Was Sie sagen, ist mir zu pauschal. Aber man kann und sollte nichts mit doppelten Standards messen. Das ist klar. Und der Umgang mit Andersdenkenden ist für die Linke ein entscheidender Punkt.

Katja Kipping und Bernd Riexinger sehen das ja so ähnlich wie Sie. Dennoch war die Praxis in der Breite der Partei oft anders. Müssten Sie so eine Auseinandersetzung nicht auch einmal durchfechten, so wie das früher die Grünen gemacht haben, und die Auseinandersetzung in Ihrem Sinne entscheiden?

Ja.

Zurück zu den Auslandseinsätzen. Sie können sich zumindest Blauhelmeinsätze vorstellen, Janine Wissler nicht. Wird das eine Arbeitsteilung auch für die Zukunft?

Noch mal: Es geht uns darum, die Partei gemeinsam zu führen. Die Arbeitsteilung, von der Sie da sprechen, wird es zwischen uns nicht geben. Wir gehen den Weg gemeinsam. Bei der Klimafrage und der sozialen Frage. Da ist die Frage der Auslandseinsätze eine von sehr vielen.

Glauben Sie, dass Sie als Team funktionieren? Oft haben sich Doppelspitzen in allen Parteien im Konkurrenzkampf zerlegt.

Sagen wir mal so: Ich habe bisher politisch ein Singleleben geführt und gehe jetzt eine Beziehung ein – mit der festen Absicht, zusammen alt zu werden. Alles Weitere werden wir sehen.

Zunächst sind Sie ja noch in Thüringen gebunden. Dort ist Bodo Ramelow zuletzt durch einen gewissen Zick-Zack-Kurs bei Corona aufgefallen. Daneben hat er erklärt, in der Ministerpräsidentenkonferenz „Candy Crush“ zu spielen. Wie oft haben Sie sich über Ramelow geärgert?

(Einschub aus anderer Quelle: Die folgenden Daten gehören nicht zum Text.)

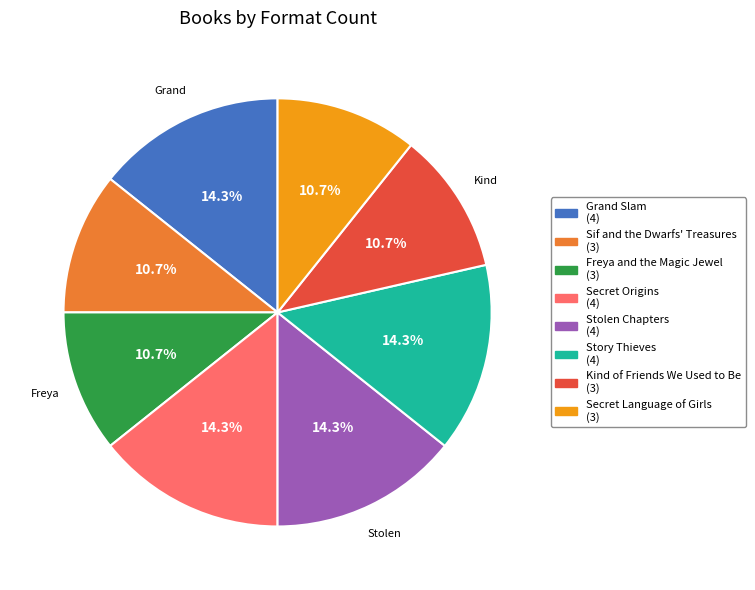

What percentage is the Stolen Chapters slice, to the nearest percent?

14%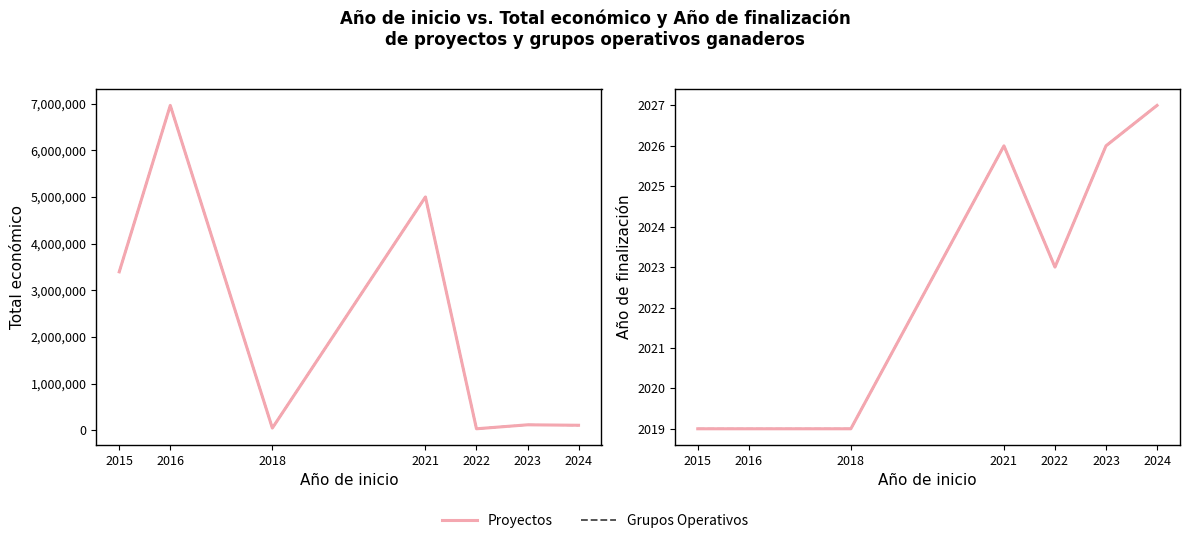

True or false: Proyectos has a value of 2019 at 2018.

True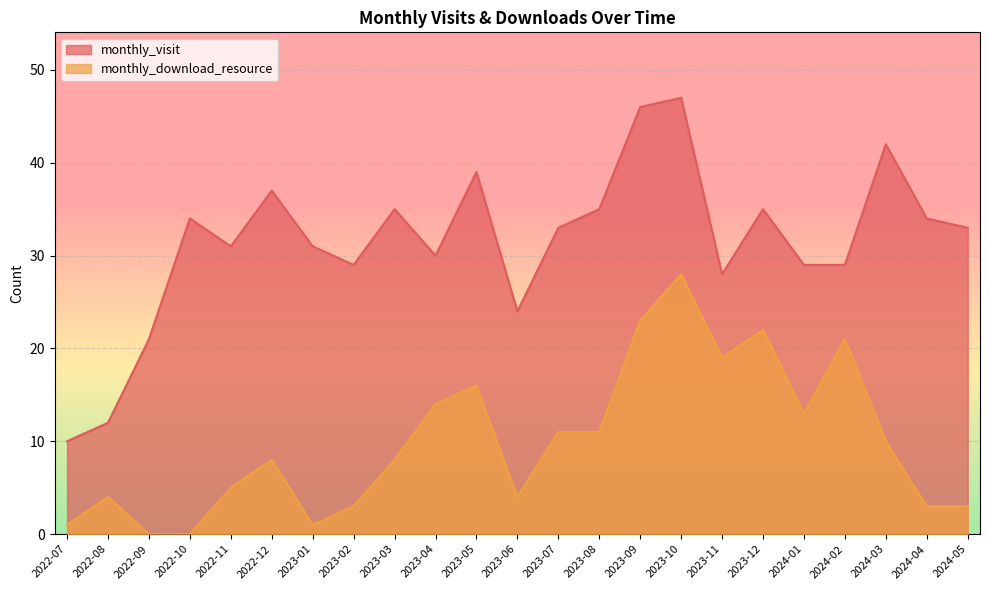

Between 2023-02 and 2023-05, which series saw the biggest shift?

monthly_download_resource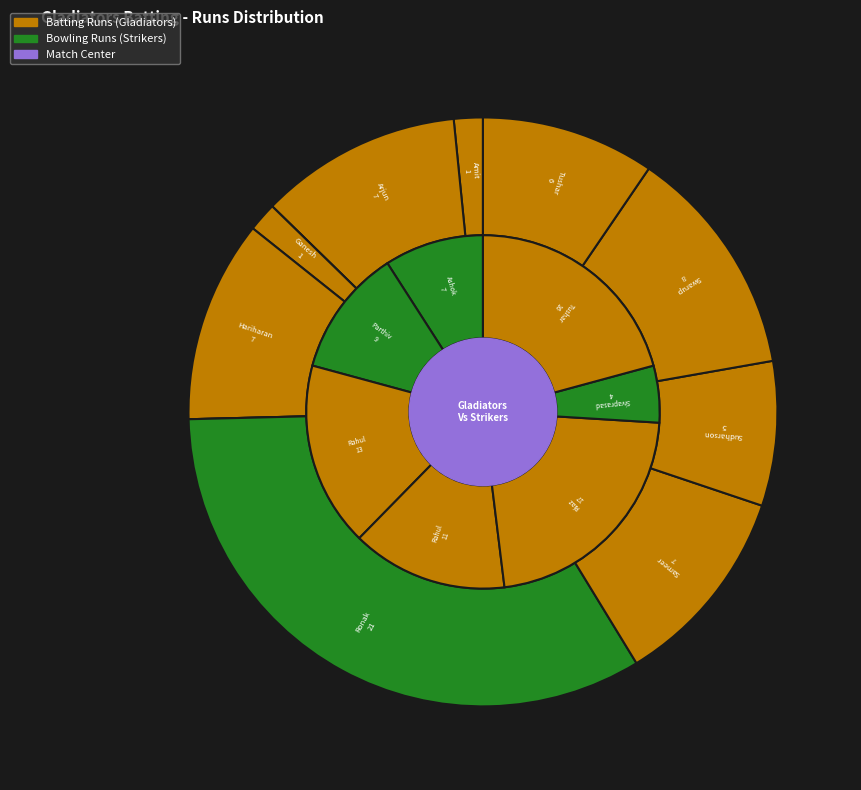

True or false: Sameer Munot accounts for 11% of the total.

True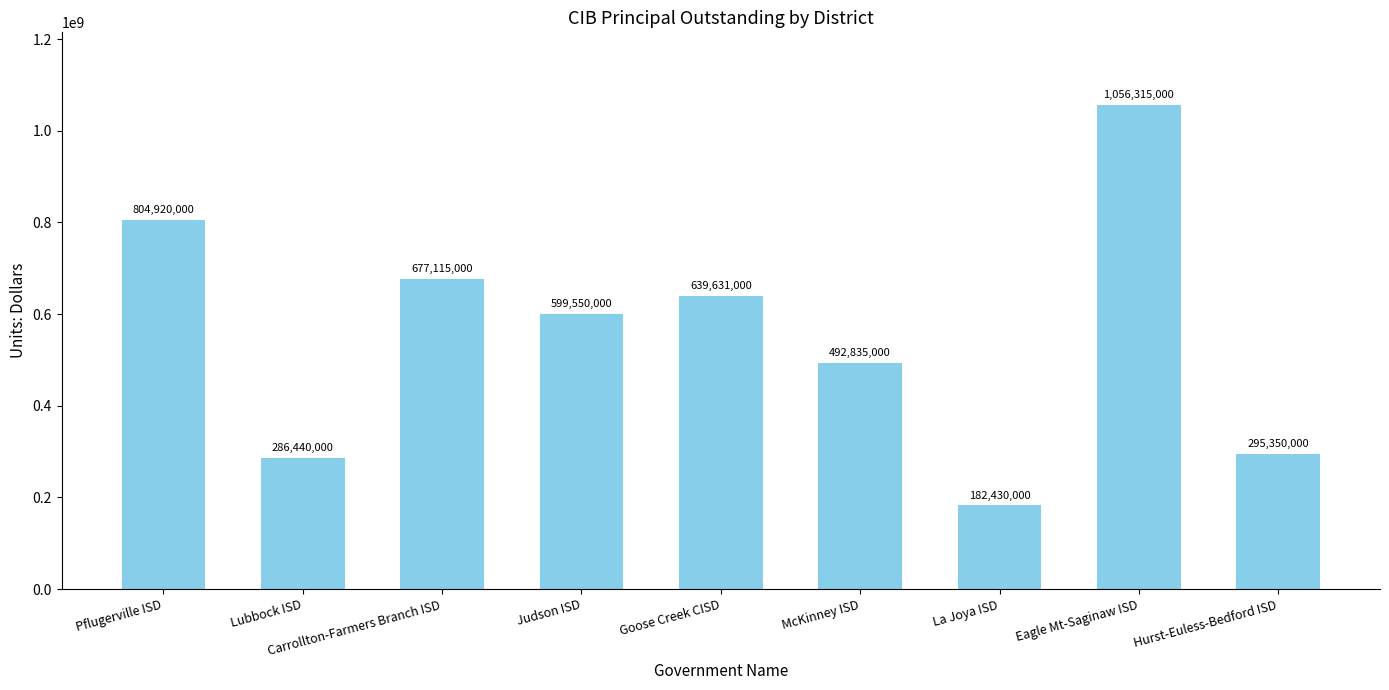

The value at La Joya ISD is 182430000. True or false?

True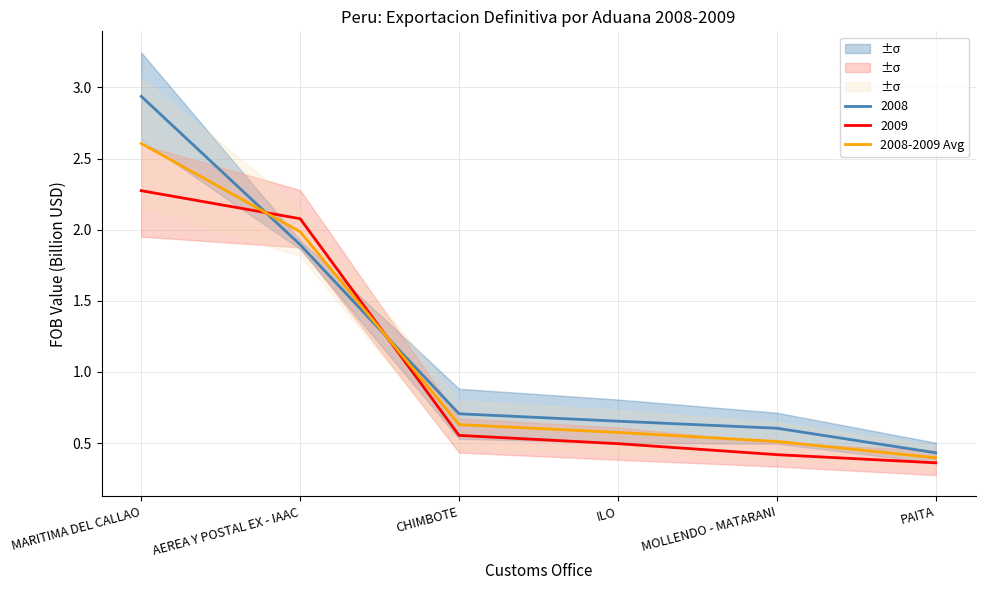

Read the value at MARITIMA DEL CALLAO.

2.6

Gar nicht. Weil ich Bodo Ramelow seit Langem kenne. Und weil ich weiß, dass man ihn nur ganz oder gar nicht bekommt. Abgesehen davon finde ich den Vorwurf des Zick-Zack-Kurses wirklich polemisch, weil niemand wusste, wie die Pandemie wirklich zu bekämpfen ist. Thüringen ist gut durch die erste Welle gekommen. Anschließend haben es alle politischen Ebenen in Deutschland verpasst, sich auf eine zweite Welle vorzubereiten. Das gehört ebenfalls zur Wahrheit. Der Lockdown im November war dann zu sanft; auch das ist wahr. Bodo Ramelow war schließlich der Erste, der eingestanden hat, dass er Unrecht hatte. Jetzt korrigiert er sich. Das ist gut.

In Thüringen wird parallel zum Bund im Herbst gewählt, und die rot-rot-grüne Minderheitsregierung ist mittlerweile äußerst gespalten. Kann die Linke in Erfurt da überhaupt auf Sie verzichten?

Ich habe die ganzen Jahre in Thüringen immer in Teams gearbeitet. Einer allein reicht nicht für ein erfolgreiches Regierungsprojekt. Das lässt mich relativ ruhig schlafen, wenn ich gehe. Die drei Parteien sind zudem durchaus bereit, erneut ein gemeinsames Bündnis einzugehen. Es ist die einzige Möglichkeit, gemeinsam fortschrittliche Politik zu machen, und das, was wir 2014 gemeinsam begonnen haben, weiterzuentwickeln. Es steht nur gerade unter einem enormen Druck – und zwar wegen Corona.